Так что в нынешней ситуации благополучный исход истории со зданием выглядит еще и как шанс возвращения Анатолия Васильева в реальный театр, шанс для многочисленных его учеников. Естественно, и как шанс для зрителей.
Первый спектакль на новом месте Васильев показал в середине июня. “Моцарт и Сальери. Реквием” — назвал он свое театральное сочинение, в котором музыка и жест равны по значению слову, а молчание уравнено в правах со звуком. Не спектакль, скорее — магическое действо, не “маленькая трагедия”, а молитвословие. И речь актеров, как заведено с недавних пор у Васильева, похожа именно на молитву или заговор, в которых важно каждое слово. И потому ударение — на каждом, так что какой-нибудь предлог значит столько же, сколько и “гений”, и “злодейство”… Интерес к “истокам”, к “узкому взгляду скифа” (как называется очередная просветительская программа “Школы драматического искусства”), к шаманам и их зашифрованным пророчествам — все это чувствуется в сегодняшних сценических опытах Васильева-режиссера и Васильева-учителя.
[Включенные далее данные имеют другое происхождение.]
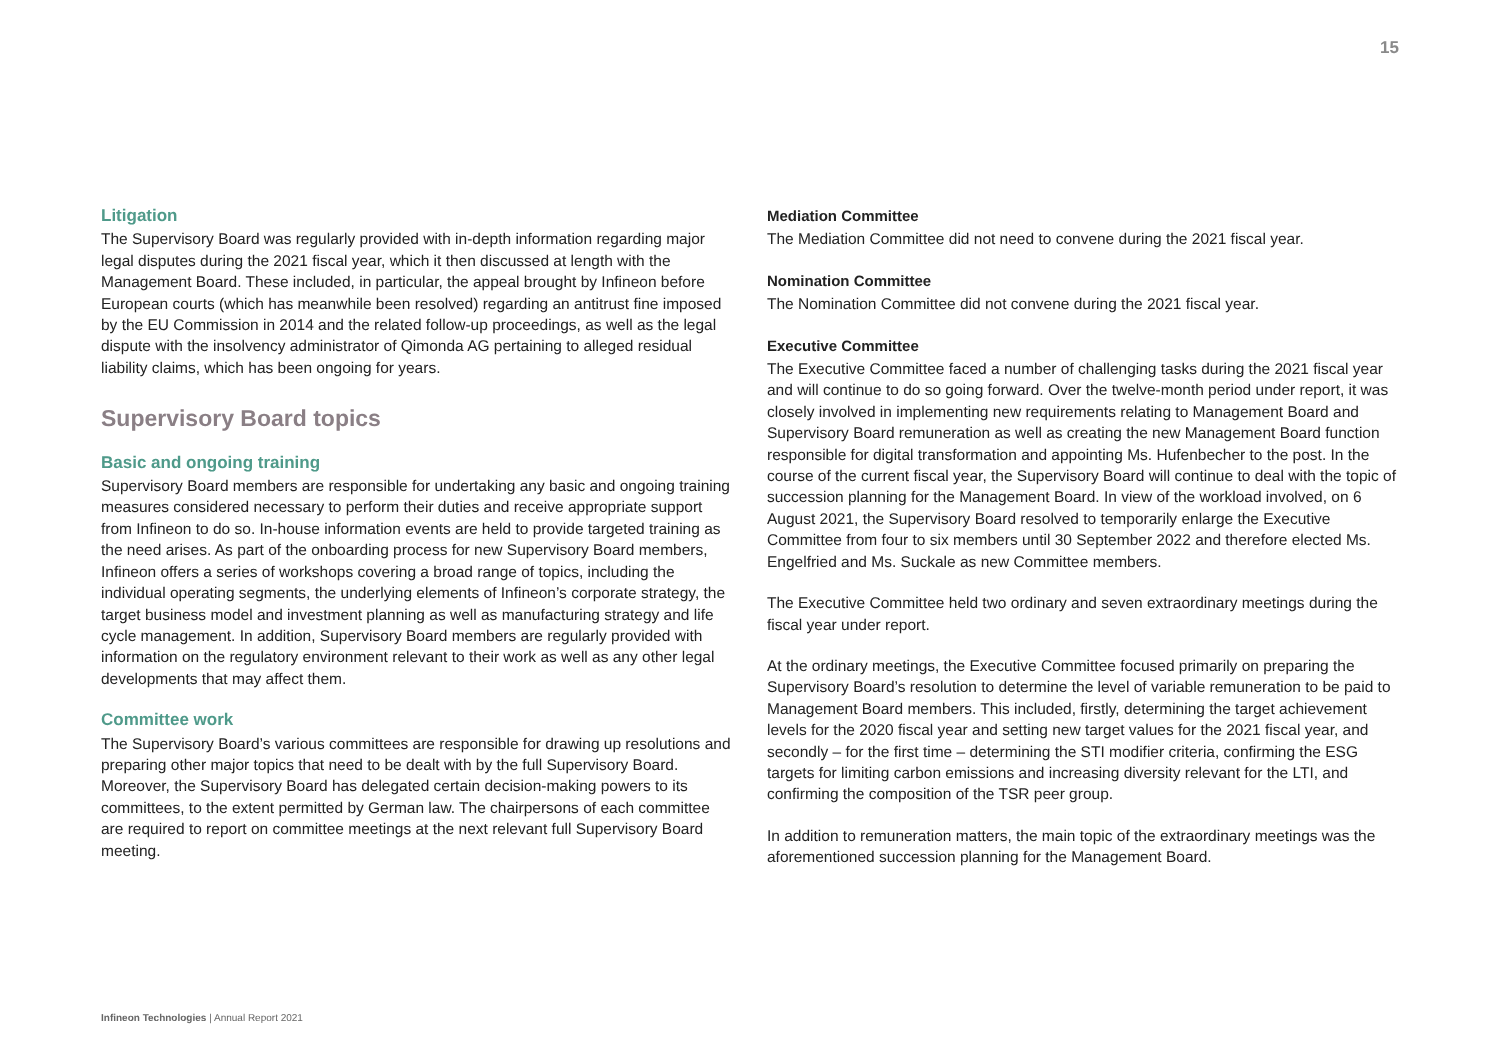15
Litigation
The Supervisory Board was regularly provided with in-depth information regarding major legal disputes during the 2021 fiscal year, which it then discussed at length with the Management Board. These included, in particular, the appeal brought by Infineon before European courts (which has meanwhile been resolved) regarding an antitrust fine imposed by the EU Commission in 2014 and the related follow-up proceedings, as well as the legal dispute with the insolvency administrator of Qimonda AG pertaining to alleged residual liability claims, which has been ongoing for years.
Supervisory Board topics
Basic and ongoing training
Supervisory Board members are responsible for undertaking any basic and ongoing training measures considered necessary to perform their duties and receive appropriate support from Infineon to do so. In-house information events are held to provide targeted training as the need arises. As part of the onboarding process for new Supervisory Board members, Infineon offers a series of workshops covering a broad range of topics, including the individual operating segments, the underlying elements of Infineon’s corporate strategy, the target business model and investment planning as well as manufacturing strategy and life cycle management. In addition, Supervisory Board members are regularly provided with information on the regulatory environment relevant to their work as well as any other legal developments that may affect them.
Committee work
The Supervisory Board’s various committees are responsible for drawing up resolutions and preparing other major topics that need to be dealt with by the full Supervisory Board. Moreover, the Supervisory Board has delegated certain decision-making powers to its committees, to the extent permitted by German law. The chairpersons of each committee are required to report on committee meetings at the next relevant full Supervisory Board meeting.
Mediation Committee
The Mediation Committee did not need to convene during the 2021 fiscal year.
Nomination Committee
The Nomination Committee did not convene during the 2021 fiscal year.
Executive Committee
The Executive Committee faced a number of challenging tasks during the 2021 fiscal year and will continue to do so going forward. Over the twelve-month period under report, it was closely involved in implementing new requirements relating to Management Board and Supervisory Board remuneration as well as creating the new Management Board function responsible for digital transformation and appointing Ms. Hufenbecher to the post. In the course of the current fiscal year, the Supervisory Board will continue to deal with the topic of succession planning for the Management Board. In view of the workload involved, on 6 August 2021, the Supervisory Board resolved to temporarily enlarge the Executive Committee from four to six members until 30 September 2022 and therefore elected Ms. Engelfried and Ms. Suckale as new Committee members.
The Executive Committee held two ordinary and seven extraordinary meetings during the fiscal year under report.
At the ordinary meetings, the Executive Committee focused primarily on preparing the Supervisory Board’s resolution to determine the level of variable remuneration to be paid to Management Board members. This included, firstly, determining the target achievement levels for the 2020 fiscal year and setting new target values for the 2021 fiscal year, and secondly – for the first time – determining the STI modifier criteria, confirming the ESG targets for limiting carbon emissions and increasing diversity relevant for the LTI, and confirming the composition of the TSR peer group.
In addition to remuneration matters, the main topic of the extraordinary meetings was the aforementioned succession planning for the Management Board.
Infineon Technologies | Annual Report 2021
“Моцарт и Сальери. Реквием” (где звучит не “Реквием” Моцарта, а “Реквием” Владимира Мартынова, ставшего соратником и спутником в исканиях Анатолия Васильева) — это перенасыщенный раствор, в котором деталей больше, чем способен уловить нормальный человеческий глаз, больше, чем в силах усвоить человеческое сознание за два с половиной часа театрального времени. Давно не работавший “на зрителя”, режиссер попытался вместить в короткий спектакль многое из того, что открылось ему в его лабораторных трудах, наверное, не рассчитанных на непосвященных. В этом первом спектакле какие-то приметы гениальности, поразительных открытий, прозрений (раз уж речь о нынешних религиозных истоках творчества Васильева) тонут, случается, в эпизодах театральной графомании. Отвыкший от встреч со зрителем, Васильев как будто разучился отделять зерна от плевел. И если в лабораторной работе ценно и то и другое, то спектакль — как всякий готовый продукт — нуждается, если воспользоваться производственными понятиями, в фильтрах грубой и тонкой очистки. Ныне же гениальная простота игры Игоря Яцко (он играет Моцарта) бывает неразличима за антуражем, за нагромождением реквизита и бутафории.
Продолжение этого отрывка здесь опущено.